When you understand the nature of a thing, it becomes simple to predict an outcome.
When you understand the nature of a conflict, it becomes simple to manage it.
Simple, but not easy.
We confuse the simple with the easy because we desire to attain outcomes that “work” for us with a minimal amount of emotional effort expended on our part.
We confuse simple with easy because confrontation is hard, and increasingly, we communicate in a world that rewards avoidance in the face of increasingly seemingly intractable, conflict.
We confuse simple with easy, because understanding the nature of anything—from the science of managing conflict to the science of climate change—requires critical thinking, objective reasoning, and the emotional bandwidth to be surprised, be delighted, and to be wrong.
Predicting outcomes from human behavior is dicey at best.
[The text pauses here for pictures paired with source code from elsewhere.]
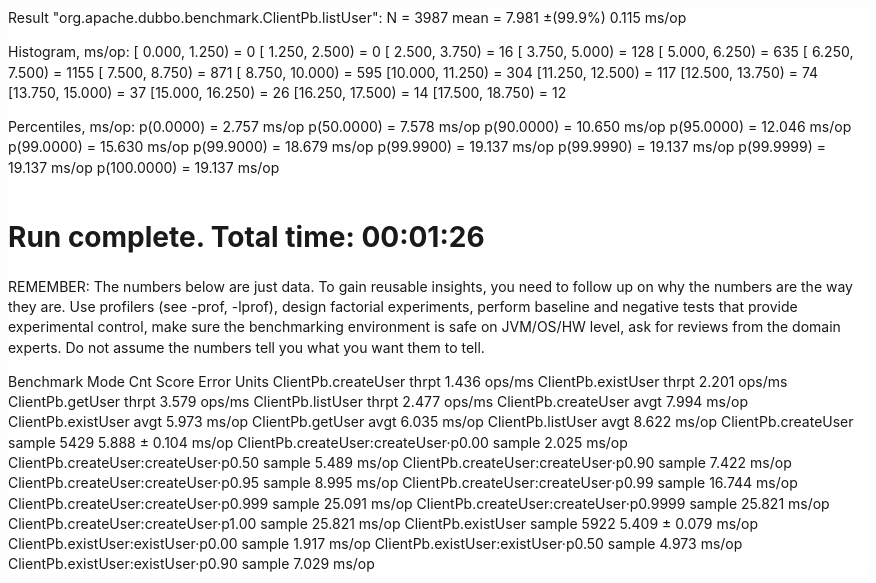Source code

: 

Result "org.apache.dubbo.benchmark.ClientPb.listUser":
  N = 3987
  mean =      7.981 ±(99.9%) 0.115 ms/op

  Histogram, ms/op:
    [ 0.000,  1.250) = 0 
    [ 1.250,  2.500) = 0 
    [ 2.500,  3.750) = 16 
    [ 3.750,  5.000) = 128 
    [ 5.000,  6.250) = 635 
    [ 6.250,  7.500) = 1155 
    [ 7.500,  8.750) = 871 
    [ 8.750, 10.000) = 595 
    [10.000, 11.250) = 304 
    [11.250, 12.500) = 117 
    [12.500, 13.750) = 74 
    [13.750, 15.000) = 37 
    [15.000, 16.250) = 26 
    [16.250, 17.500) = 14 
    [17.500, 18.750) = 12 

  Percentiles, ms/op:
      p(0.0000) =      2.757 ms/op
     p(50.0000) =      7.578 ms/op
     p(90.0000) =     10.650 ms/op
     p(95.0000) =     12.046 ms/op
     p(99.0000) =     15.630 ms/op
     p(99.9000) =     18.679 ms/op
     p(99.9900) =     19.137 ms/op
     p(99.9990) =     19.137 ms/op
     p(99.9999) =     19.137 ms/op
    p(100.0000) =     19.137 ms/op


# Run complete. Total time: 00:01:26

REMEMBER: The numbers below are just data. To gain reusable insights, you need to follow up on
why the numbers are the way they are. Use profilers (see -prof, -lprof), design factorial
experiments, perform baseline and negative tests that provide experimental control, make sure
the benchmarking environment is safe on JVM/OS/HW level, ask for reviews from the domain experts.
Do not assume the numbers tell you what you want them to tell.

Benchmark                                 Mode   Cnt   Score   Error   Units
ClientPb.createUser                      thrpt         1.436          ops/ms
ClientPb.existUser                       thrpt         2.201          ops/ms
ClientPb.getUser                         thrpt         3.579          ops/ms
ClientPb.listUser                        thrpt         2.477          ops/ms
ClientPb.createUser                       avgt         7.994           ms/op
ClientPb.existUser                        avgt         5.973           ms/op
ClientPb.getUser                          avgt         6.035           ms/op
ClientPb.listUser                         avgt         8.622           ms/op
ClientPb.createUser                     sample  5429   5.888 ± 0.104   ms/op
ClientPb.createUser:createUser·p0.00    sample         2.025           ms/op
ClientPb.createUser:createUser·p0.50    sample         5.489           ms/op
ClientPb.createUser:createUser·p0.90    sample         7.422           ms/op
ClientPb.createUser:createUser·p0.95    sample         8.995           ms/op
ClientPb.createUser:createUser·p0.99    sample        16.744           ms/op
ClientPb.createUser:createUser·p0.999   sample        25.091           ms/op
ClientPb.createUser:createUser·p0.9999  sample        25.821           ms/op
ClientPb.createUser:createUser·p1.00    sample        25.821           ms/op
ClientPb.existUser                      sample  5922   5.409 ± 0.079   ms/op
ClientPb.existUser:existUser·p0.00      sample         1.917           ms/op
ClientPb.existUser:existUser·p0.50      sample         4.973           ms/op
ClientPb.existUser:existUser·p0.90      sample         7.029           ms/op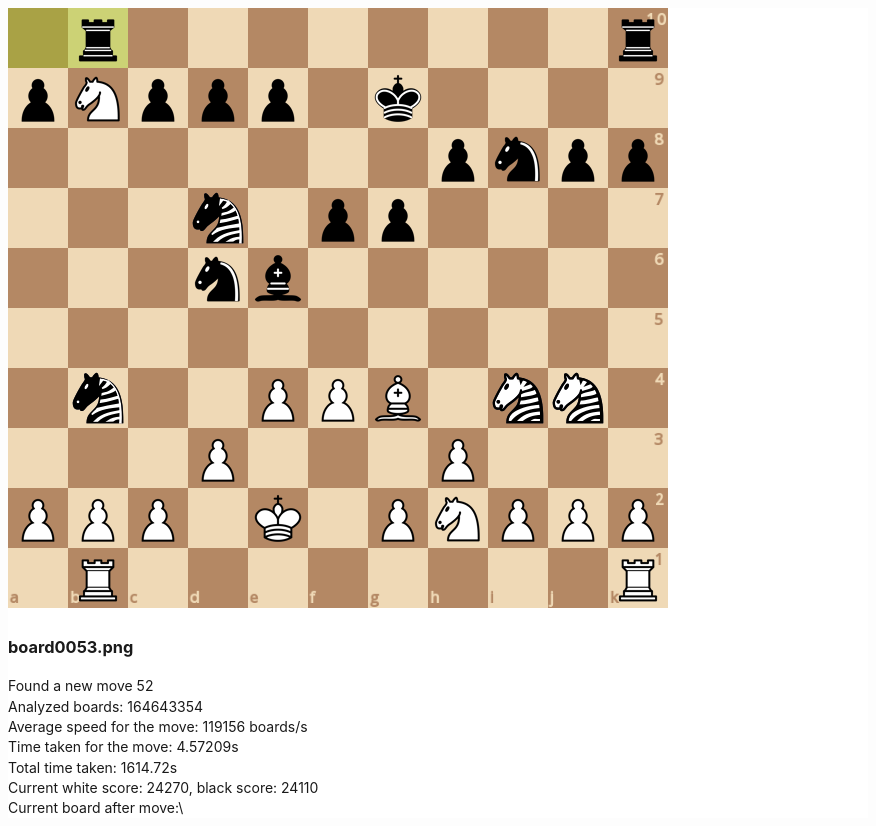 ![board0052.png](images/board0052.png)

### board0053.png

Found a new move 52\
Analyzed boards: 164643354\
Average speed for the move: 119156 boards/s\
Time taken for the move: 4.57209s\
Total time taken: 1614.72s\
Current white score: 24270, black score: 24110\
Current board after move:\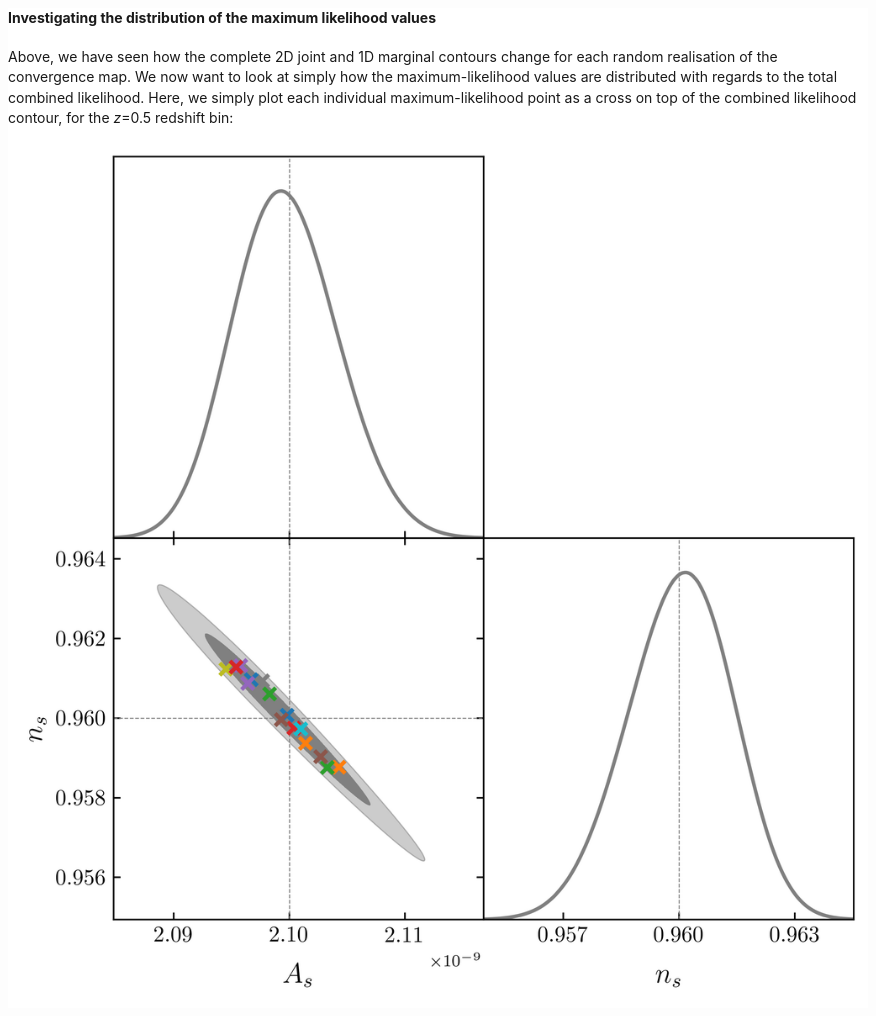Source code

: #### Investigating the distribution of the maximum likelihood values

Above, we have seen how the complete 2D joint and 1D marginal contours change for each random realisation
of the convergence map. We now want to look at simply how the maximum-likelihood values are distributed with
regards to the total combined likelihood. Here, we simply plot each individual maximum-likelihood point as
a cross on top of the combined likelihood contour, for the _z_=0.5 redshift bin:

![Triangle plot for the ensemble of maps](figures/Likelihoods/TrianglePlots/ManyMaps/Ensemble_050_markers.png)
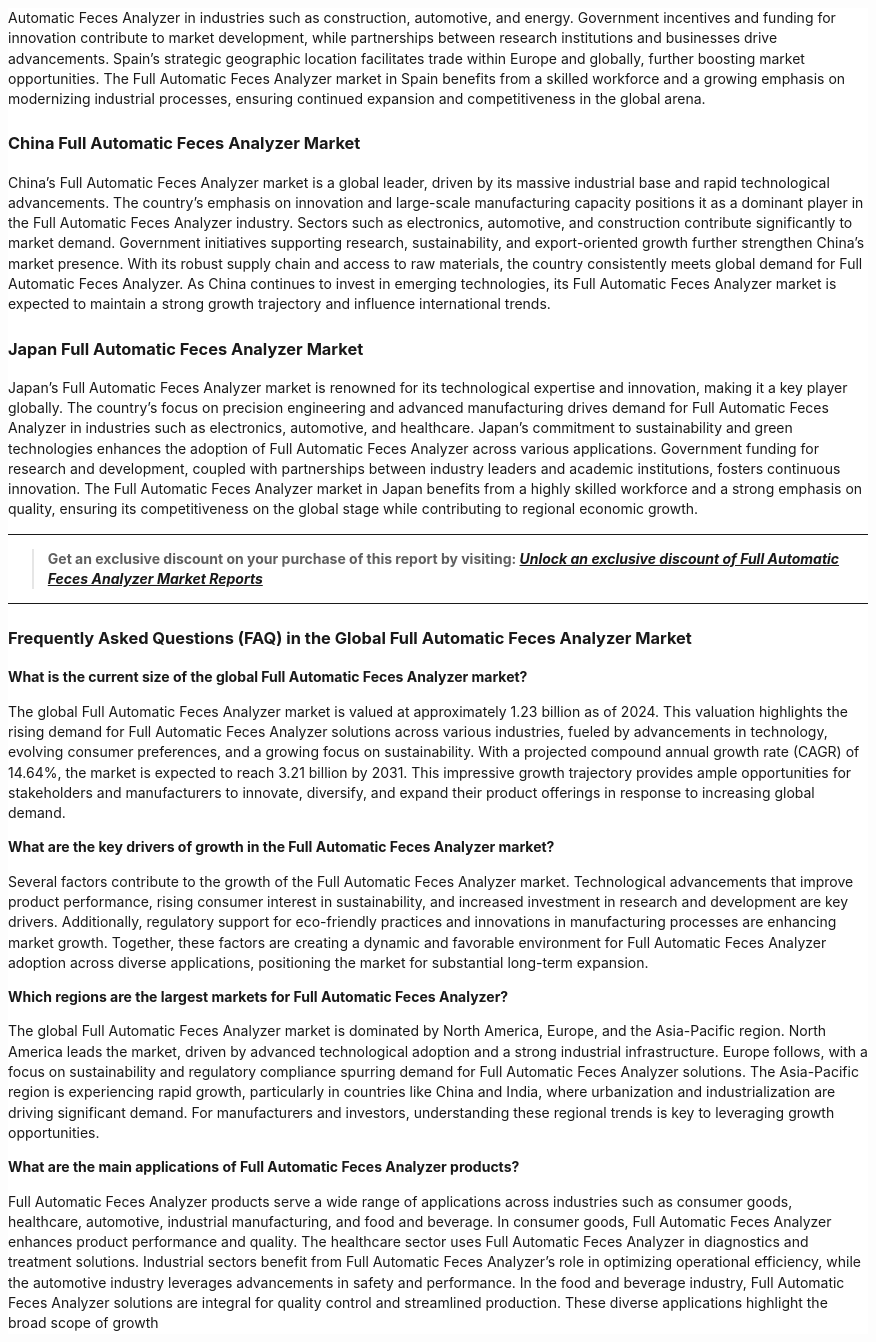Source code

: Automatic Feces Analyzer in industries such as construction, automotive, and energy. Government incentives and funding for innovation contribute to market development, while partnerships between research institutions and businesses drive advancements. Spain&rsquo;s strategic geographic location facilitates trade within Europe and globally, further boosting market opportunities. The Full Automatic Feces Analyzer market in Spain benefits from a skilled workforce and a growing emphasis on modernizing industrial processes, ensuring continued expansion and competitiveness in the global arena.</p><h3>China Full Automatic Feces Analyzer Market</h3><p>China&rsquo;s Full Automatic Feces Analyzer market is a global leader, driven by its massive industrial base and rapid technological advancements. The country&rsquo;s emphasis on innovation and large-scale manufacturing capacity positions it as a dominant player in the Full Automatic Feces Analyzer industry. Sectors such as electronics, automotive, and construction contribute significantly to market demand. Government initiatives supporting research, sustainability, and export-oriented growth further strengthen China&rsquo;s market presence. With its robust supply chain and access to raw materials, the country consistently meets global demand for Full Automatic Feces Analyzer. As China continues to invest in emerging technologies, its Full Automatic Feces Analyzer market is expected to maintain a strong growth trajectory and influence international trends.</p><h3>Japan Full Automatic Feces Analyzer Market</h3><p>Japan&rsquo;s Full Automatic Feces Analyzer market is renowned for its technological expertise and innovation, making it a key player globally. The country&rsquo;s focus on precision engineering and advanced manufacturing drives demand for Full Automatic Feces Analyzer in industries such as electronics, automotive, and healthcare. Japan&rsquo;s commitment to sustainability and green technologies enhances the adoption of Full Automatic Feces Analyzer across various applications. Government funding for research and development, coupled with partnerships between industry leaders and academic institutions, fosters continuous innovation. The Full Automatic Feces Analyzer market in Japan benefits from a highly skilled workforce and a strong emphasis on quality, ensuring its competitiveness on the global stage while contributing to regional economic growth.</p><hr /><blockquote><p><strong>Get an exclusive discount on your purchase of this report by visiting: <em><a href="://marketresearchpulse.com/ask-for-discount/40028?utm_source=Github&amp;utm_medium=0110">Unlock an exclusive discount of Full Automatic Feces Analyzer Market Reports</a></em>&nbsp;</strong></p></blockquote><hr /><h3>Frequently Asked Questions (FAQ) in the Global Full Automatic Feces Analyzer Market</h3><p><strong>What is the current size of the global Full Automatic Feces Analyzer market?</strong></p><p>The global Full Automatic Feces Analyzer market is valued at approximately 1.23 billion as of 2024. This valuation highlights the rising demand for Full Automatic Feces Analyzer solutions across various industries, fueled by advancements in technology, evolving consumer preferences, and a growing focus on sustainability. With a projected compound annual growth rate (CAGR) of 14.64%, the market is expected to reach 3.21 billion by 2031. This impressive growth trajectory provides ample opportunities for stakeholders and manufacturers to innovate, diversify, and expand their product offerings in response to increasing global demand.</p><p><strong>What are the key drivers of growth in the Full Automatic Feces Analyzer market?</strong></p><p>Several factors contribute to the growth of the Full Automatic Feces Analyzer market. Technological advancements that improve product performance, rising consumer interest in sustainability, and increased investment in research and development are key drivers. Additionally, regulatory support for eco-friendly practices and innovations in manufacturing processes are enhancing market growth. Together, these factors are creating a dynamic and favorable environment for Full Automatic Feces Analyzer adoption across diverse applications, positioning the market for substantial long-term expansion.</p><p><strong>Which regions are the largest markets for Full Automatic Feces Analyzer?</strong></p><p>The global Full Automatic Feces Analyzer market is dominated by North America, Europe, and the Asia-Pacific region. North America leads the market, driven by advanced technological adoption and a strong industrial infrastructure. Europe follows, with a focus on sustainability and regulatory compliance spurring demand for Full Automatic Feces Analyzer solutions. The Asia-Pacific region is experiencing rapid growth, particularly in countries like China and India, where urbanization and industrialization are driving significant demand. For manufacturers and investors, understanding these regional trends is key to leveraging growth opportunities.</p><p><strong>What are the main applications of Full Automatic Feces Analyzer products?</strong></p><p>Full Automatic Feces Analyzer products serve a wide range of applications across industries such as consumer goods, healthcare, automotive, industrial manufacturing, and food and beverage. In consumer goods, Full Automatic Feces Analyzer enhances product performance and quality. The healthcare sector uses Full Automatic Feces Analyzer in diagnostics and treatment solutions. Industrial sectors benefit from Full Automatic Feces Analyzer&rsquo;s role in optimizing operational efficiency, while the automotive industry leverages advancements in safety and performance. In the food and beverage industry, Full Automatic Feces Analyzer solutions are integral for quality control and streamlined production. These diverse applications highlight the broad scope of growth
But since human beings seek to bring reason to a world that appears to be in chaos, the ordering of patterns and the innate desire for reason, combine to fool us into thinking that outcomes are predictable.
Once, of course, you understand the nature of the outcome you’re predicting.
When we don’t take the time to understand the nature of the conflict we’re in, because we don’t care about the outcome, we disagree with the other party, we think that we’re right and they’re wrong, or we don’t engage with critical thinking and reasoning, then we search and seek for the easy answer.
The simple solution, the jiu-jitsu, that will make all our conflicts, our problems, and the other party, either disappear or change to suit us.
When you understand the nature of a conflict that you’re in, it becomes simple to seek, not the quick and easy solution, but the patience to deal with the ambiguity of a long, and complicated solution, without getting angry, defensive, or disruptive.